Prompt:
Extend the blog post about dualism and Chicago's Mayor Daley, picking up after its final sentence.

Text passage:
* start *
Saturday, September 09, 2006

My Mayor Will Save Your Soul

If you are anything like me, you've spent the last several years studying religion and philosophy and one of the things you get sick of hearing all the time is "dualism." One of the most popular/easiest ways to discredit someone else and their ideas is to label them "dualistic" and be done with them. This is especially applied to evangelicals, modern philosophers, classical philosophers, muslims, any religious believers, Kant, Descartes, anyone who believes in souls, anyone who believes in anything transcendental, and anyone who believes in anything that has two part or multiple diminsions. But then just when you are finally about to dismiss anyone who argues against anything by saying it is dualistic you run into a story like this that basically defines the term and you have to tell all your friends about it on your blog even if it took a week to get around to it.


For those of you not from Chicago, we have a very interesting man as our mayor. For starters, fans of politicians who are always saying things wrong love Mayor Daley. He is notorious for saying outlandish things. Further, he is one corrupt son of a bitch and no one in Chicago seems to mind. This is in part because his dad, Richard J. Daley, a previous mayor of this fine city, won and ran this city for a long long time under the simple agenda of keeping the garbage picked up and the ice off the streets, a popular strategy for the current Daley. Other things that Richard J. Daley did that were less awesome include turning away Martin Luther King Jr. and his attempts to bring civil rights to the midwest, ordering police to shoot and kill any black people rioting after King's death, getting kicked out of the 1968 democratic convention in Chicago, and basically inventing the patrionage system of local government that still keeps Chicago running.
* end *
Data excerpt:
* start *
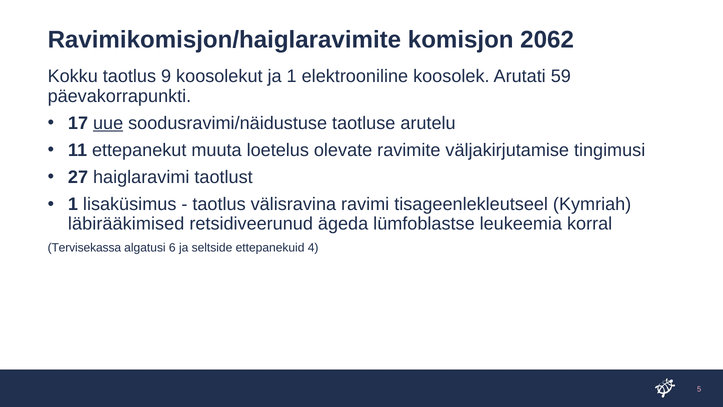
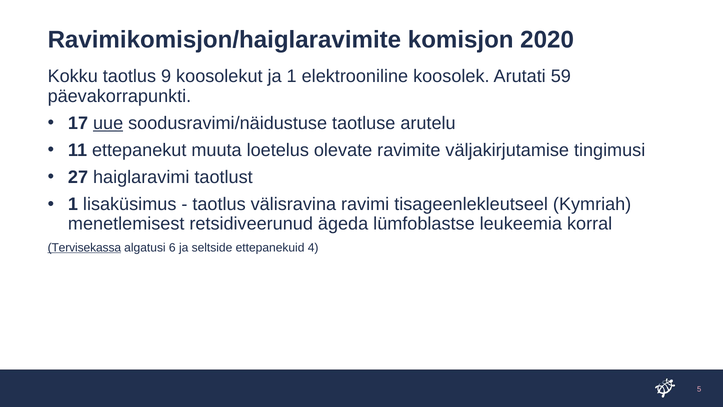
2062: 2062 -> 2020
läbirääkimised: läbirääkimised -> menetlemisest
Tervisekassa underline: none -> present
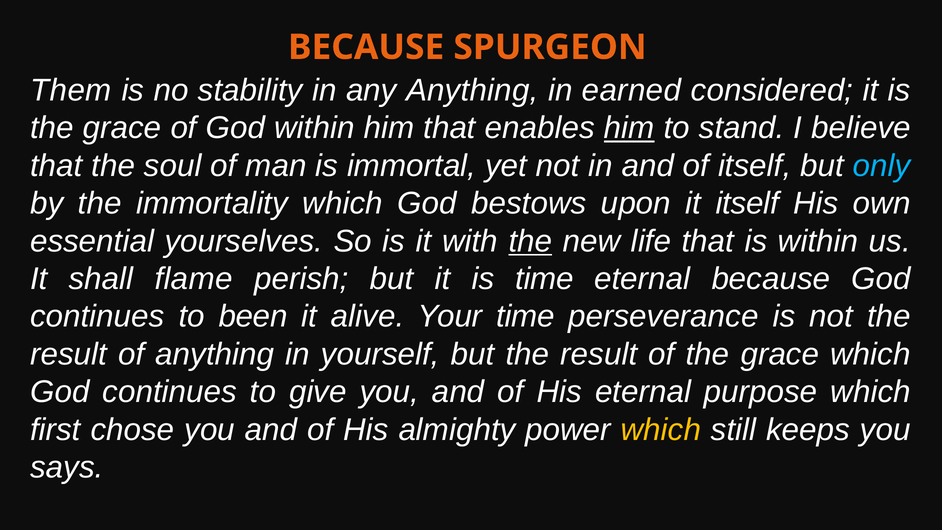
* end *
Exercise answer:
Our current mayor, Richard M. Daley, has continued many of the fine traditions started by his dad, including keeping the streets clean, making new parks, and leading the patrionage machine in Chicago. Some of his finest moments include bulldozing down an air field in downtown (without anyone's permission) in the middle of the night so that he could put a park there, having many of his closest advisers busted for hiring corruption, and the potential forthcoming disaster that is Chicago's bid for the 2016 Olympics. One of the things that King Daley II has tried to shake from his dad's reign is the percived hatred of black people. Being a democrat in a city where 36% of the people are African Americans (the largest ethnicity in the city) it is seen as a political necessity for White Daley to listen and serve the African American community. With an election around the corner and several solid African American canidates running against him (including Jesse Jackson Jr.), Daley is acting oddly trying to secure the African American vote.

Many people love Mayor Daley for creating the latest residential building boom in Chicago. Some people benefit from higher property values and are happy to be able to live in downtown Chicago. Some people are happy that they see less panhandlers, garbage, and guns around the city. Many other people hate Mayor Daley for his housing boom. They are furious that one of the prime focuses of this building boom has been tearing down government subsidized housing for low-income families. After tearing down one of these buildings the city is supposed to mandate an equal number of new low income housing units be built, as much as possible in the same neighborhood. Of course this has been a disaster, with thousands and thousands of low income units beings destroyed and very very few being rebuilt. Since many of these units were occupied by African Americans, those campaigning against Daley in the forthcoming election will no doubt focus on this issue amongst others.

(For a hilarious take on this building program and our wonderful mayor in general, see Neal Pollock's speech from 2000 reposted on the McSweeney's website. "I would like to thank our Mayor, Richard M. Daley, without whom none of these programs would have even come close to existing!...The programs we have proposed today will create 700 units of new housing in our neighborhood, while tearing down 4,000 other units, most of which were in pretty bad shape anyway. More good news: The destruction of these apartments will create hundreds of new jobs and thus build opportunities for poorer residents of the neighborhood to buy their own homes, starting at $170,000 a year, so they can own a share of our community's wealth!...I cannot not emphasize enough that Mayor Daley's firm-handed leadership has made our community, and indeed all of Chicago, a place where families can once again feel safe. Without Mayor Daley's strong, masculine presence, all of Chicago would still be a miserable ghetto full of neighborhood bars, street vendors, yard sales, and bizarre old grumps with interesting life stories. This new Chicago imagined by the Mayor, is a far nicer, calmer, friendlier place to live. Thank you, Mayor Daley! Thank you! Thank You!" And it only gets better from there...)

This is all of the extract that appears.